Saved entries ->
═══

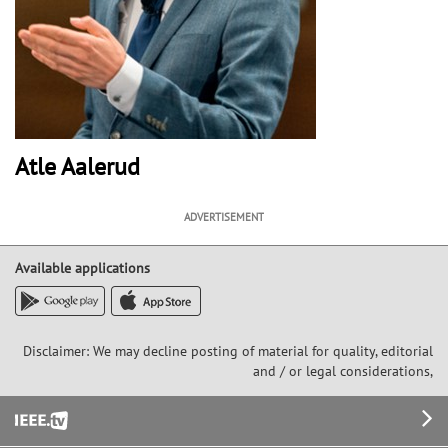
Atle Aalerud
ADVERTISEMENT
Available applications
Disclaimer: We may decline posting of material for quality, editorial
and / or legal considerations,
Footer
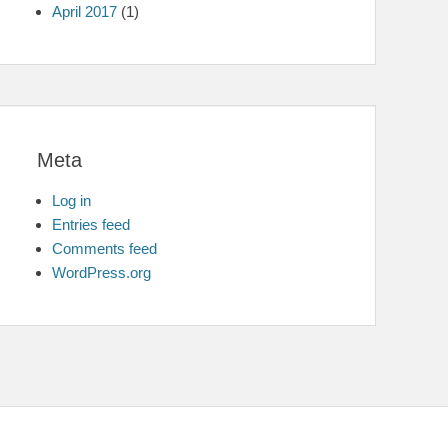
April 2017
(1)
Meta
Log in
Entries feed
Comments feed
WordPress.org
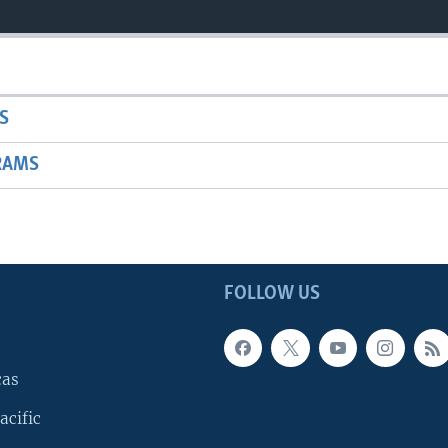
S
RAMS
FOLLOW US
cas
acific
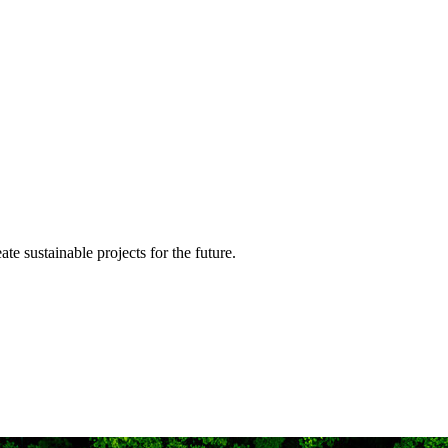
te sustainable projects for the future.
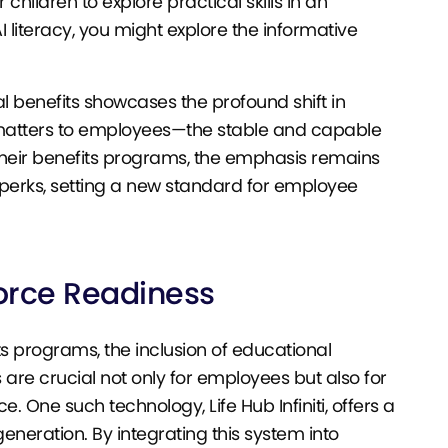
ildren to explore practical skills in an
literacy, you might explore the informative
l benefits showcases the profound shift in
y matters to employees—the stable and capable
e their benefits programs, the emphasis remains
perks, setting a new standard for employee
orce Readiness
s programs, the inclusion of educational
are crucial not only for employees but also for
e. One such technology, Life Hub Infiniti, offers a
eneration. By integrating this system into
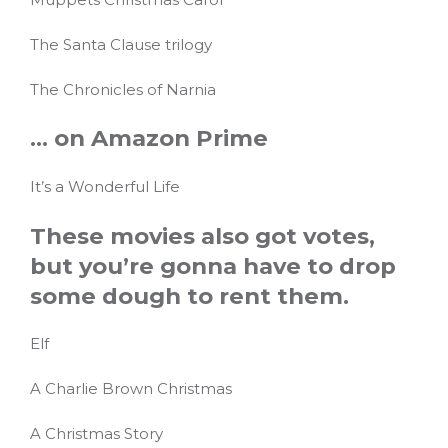
The Santa Clause trilogy
The Chronicles of Narnia
… on Amazon Prime
It’s a Wonderful Life
These movies also got votes,
but you’re gonna have to drop
some dough to rent them.
Elf
A Charlie Brown Christmas
A Christmas Story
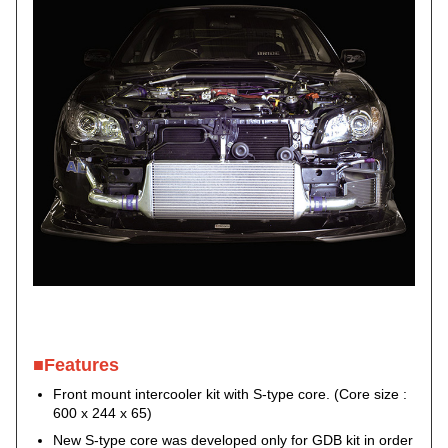
■Features
Front mount intercooler kit with S-type core. (Core size :
600 x 244 x 65)
New S-type core was developed only for GDB kit in order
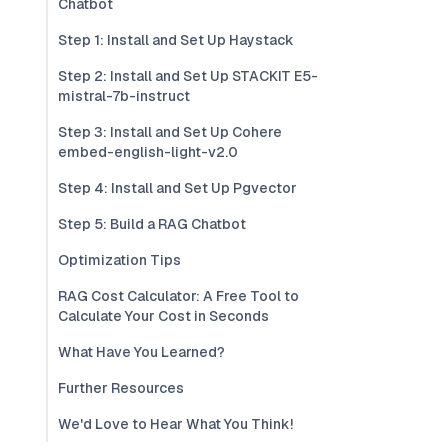
Chatbot
Step 1: Install and Set Up Haystack
Step 2: Install and Set Up STACKIT E5-
mistral-7b-instruct
Step 3: Install and Set Up Cohere
embed-english-light-v2.0
Step 4: Install and Set Up Pgvector
Step 5: Build a RAG Chatbot
Optimization Tips
RAG Cost Calculator: A Free Tool to
Calculate Your Cost in Seconds
What Have You Learned?
Further Resources
We'd Love to Hear What You Think!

═══

Task item ->
Edit all of the lines above so that each "Set Up" becomes "Configure" and everything else stays the same. Leave the pictures out of your answer.

Response area ->
Atle Aalerud
ADVERTISEMENT
Available applications
Disclaimer: We may decline posting of material for quality, editorial
and / or legal considerations,
Footer
April 2017
(1)
Meta
Log in
Entries feed
Comments feed
WordPress.org
S
RAMS
FOLLOW US
cas
acific
te sustainable projects for the future.
ildren to explore practical skills in an
literacy, you might explore the informative
l benefits showcases the profound shift in
y matters to employees—the stable and capable
e their benefits programs, the emphasis remains
perks, setting a new standard for employee
orce Readiness
s programs, the inclusion of educational
are crucial not only for employees but also for
e. One such technology, Life Hub Infiniti, offers a
eneration. By integrating this system into
The Santa Clause trilogy
The Chronicles of Narnia
… on Amazon Prime
It’s a Wonderful Life
These movies also got votes,
but you’re gonna have to drop
some dough to rent them.
Elf
A Charlie Brown Christmas
A Christmas Story
■Features
Front mount intercooler kit with S-type core. (Core size :
600 x 244 x 65)
New S-type core was developed only for GDB kit in order
Chatbot
Step 1: Install and Configure Haystack
Step 2: Install and Configure STACKIT E5-
mistral-7b-instruct
Step 3: Install and Configure Cohere
embed-english-light-v2.0
Step 4: Install and Configure Pgvector
Step 5: Build a RAG Chatbot
Optimization Tips
RAG Cost Calculator: A Free Tool to
Calculate Your Cost in Seconds
What Have You Learned?
Further Resources
We'd Love to Hear What You Think!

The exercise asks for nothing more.